Yeah, men getting screwed so badly in the court system and men complaining about it makes them losers. Got it!!
Posted by SlowFlowPro
Simple Solutions to Complex Probs
Member since Jan 2004
425838 posts
Posted on 1/27/23 at 8:33 am to
quote:

This is not accurate at all. You dont understand.

The upper men are smashing all the women because women frick up. Not down.

But more men are "up" when there are fewer men.

When men outnumber women, women become more prudish and selective because they're more valuable. Men are forced to commit, as a consequence.

When men outnumber women, women become less selective and share men because men are more valuable. Men rarely commit, as a consequence.

Women out-numbering men by a large margin in college created an extreme hookup culture, because men don't have to commit. This has created warped perceptions of what a healthy relationship is that is exposed when they leave college.

Women now no longer out-number men, so they continue the hookup culture but target more desirable men.

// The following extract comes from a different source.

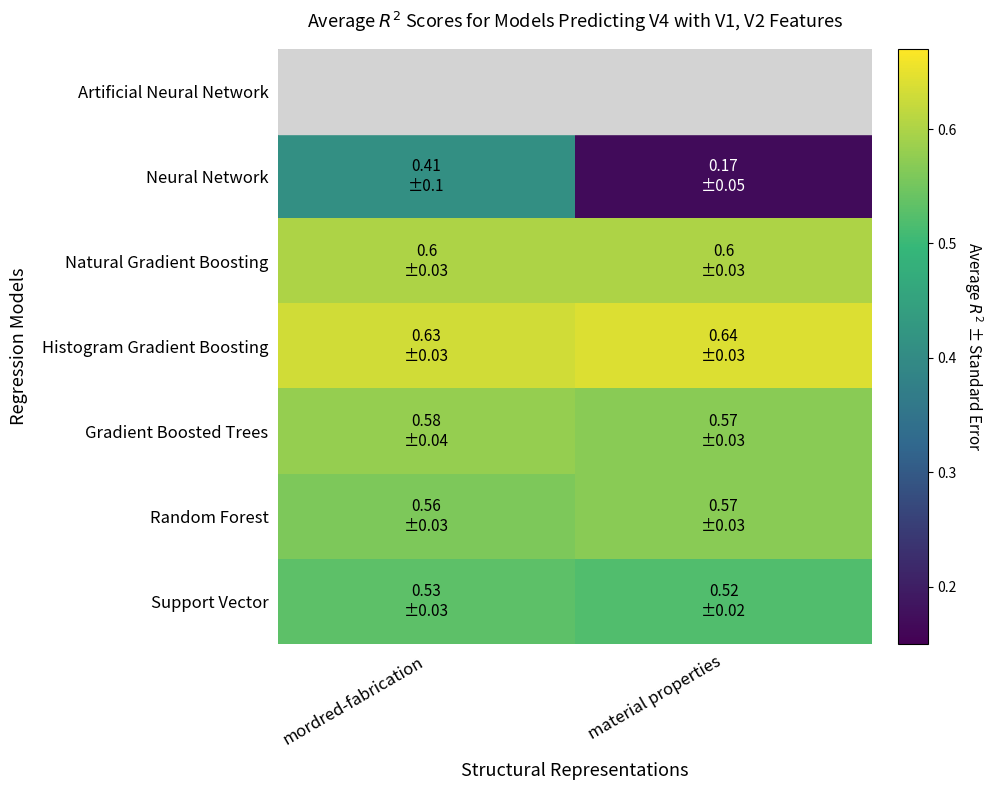

What is the total value across all series at mordred-fabrication?

3.3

Lots of men who were desirable in college are excluded from the dating pool post-college and frustrations ensue. By the time that they're seen as marriage material, you get the post-wall woman who can't pair bond with a triple digit body count, who is clearly settling.
Posted by Tiger Ryno
#WoF
Member since Feb 2007
103316 posts
Posted on 1/27/23 at 8:33 am to
Sick Of these man babies who are stuck in perpetual adolescence complaining about how their wife don't cook, their wife don't clean, their wife dont won't sex no more.... Yet they spend every weekend at the deer camp, the rodeo, fishing, trivia night, and God knows what else why the wife is taking care of business at home.
Posted by SlowFlowPro
Simple Solutions to Complex Probs
Member since Jan 2004
425838 posts
Posted on 1/27/23 at 8:34 am to
quote:

Compounding that is the fact that women generally will not date or marry someone that has less education than they do and/or makes less money than them.

Yes post-college, this hurts them once they're ready to settle down. It's why they have to settle "down" for men.

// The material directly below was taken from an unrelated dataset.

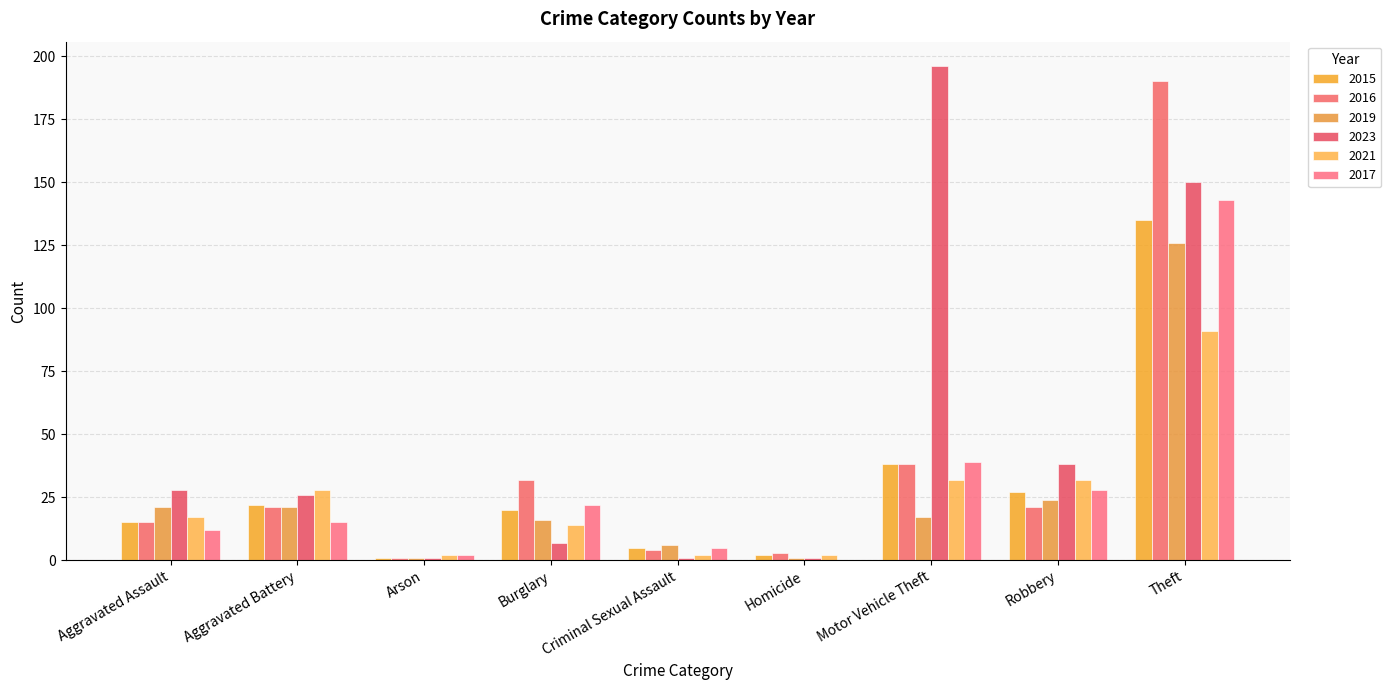

At how many categories does at least one series exceed 56?

2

Which creates its own issues during the marriage.

It's a really toxic situation long-term.
Posted by Tvilletiger
PVB
Member since Oct 2015
5234 posts
Posted on 1/27/23 at 8:35 am to
I guess if you want kids you have to take the chance. Divorce sucks and is expensive but would rather have kids then not. Now being selective about the “one” is very important. Careers are important to be people. I also think the type of city you live in makes a difference. Plenty of people in big cities just wait longer to get married.